IRF3 is a transcription factor best known for its function in type I IFN production during the innate immune response against viral infections. Our experiments have identified a new function for virally activated IRF3, repression of
RXRα, that is independent of the type I IFN pathway. We have shown that activation of IRF3 induces expression of the transcriptional repressor Hes1, which binds directly to the proximal promoter of
RXRα and recruits HDAC1 to repress transcription. Nevertheless, RXRα protein levels remain relatively stable in the absence of a nuclear receptor–activating signal. However, in combination with 26S proteosome complex activation by nuclear agonists (ASA, PCN, LG268, and GW3965), this pathway results in a biologically important loss of RXRα protein that would not be seen in the absence of IRF3 activation, where RXRα protein levels are replenished as new transcript is continually made. Although the repression of other nuclear receptors may contribute to our observed phenomenoms, mutation of
RXRα in hepatocytes results in similar in vivo defects in PXR/RXR target gene induction and increased LCA sensitivity, as seen in our experiments with polyI:C and VSV, providing further evidence that IRF3-mediated down-regulation of RXRα could contribute substantially to the pathogenesis of hepatic metabolic diseases (
41). Previous work has shown that nuclear receptor activation can inhibit IRF3 target genes (
39). It is possible that the down- regulation of RXRα may relieve this inhibitory effect and allow for optimal induction of IRF3 target genes involved in antiviral response. However, it is not clear whether this RXRα down-regulation will be beneficial overall or harmful to the host during a microbial infection.
The central role of RXRα in nuclear receptor signaling raises the possibility that IRF3–nuclear receptor cross talk may have implications for a variety of pathways and metabolic functions. The particular importance of the RXRα isoform is clear in that RXRα-deficient mice are embryonic lethal (
19,
69). Furthermore, several tissue-specific RXRα-deficient mice have been described that point to diverse functions for this receptor (
26,
40,
41). Loss of RXRα has been demonstrated in our work and by others to inhibit some, but not all, RXR heterodimer target genes, suggesting that other factors may play overlapping roles in determining activation and maintenance of certain nuclear receptor target genes (
31,
41).

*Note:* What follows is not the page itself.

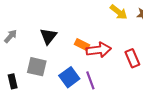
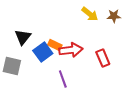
blue square: (69, 77) -> (43, 52), moved

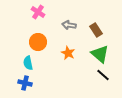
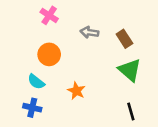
orange star: (68, 53) -> (76, 91), moved
cyan semicircle: (28, 63) -> (36, 82), turned -40
black line: (103, 75) -> (131, 112), moved, turned 32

However, it is clear from our work and these genetic studies of RXRα that loss of RXRα would affect several nuclear receptor pathways. Thus, in addition to contributing to the pathogenesis of Reye's syndrome, IRF3 repression of RXRα may contribute to other diseases associated with viral infections. One such disease is atherosclerosis, where IRF3 activation contributes to negative regulation of LXR-related genes and cholesterol efflux (
31). It will be interesting to explore whether IRF3-dependent down-regulation of RXRα influences disorders such as Gianotti-Crosti syndrome in the skin (
6,
70) and viral-linked diabetes (
5). IRF3–nuclear receptor cross talk provides a new understanding of the link between microbial infection and metabolic dysfunction and suggests novel targets for therapeutic intervention in these syndromes.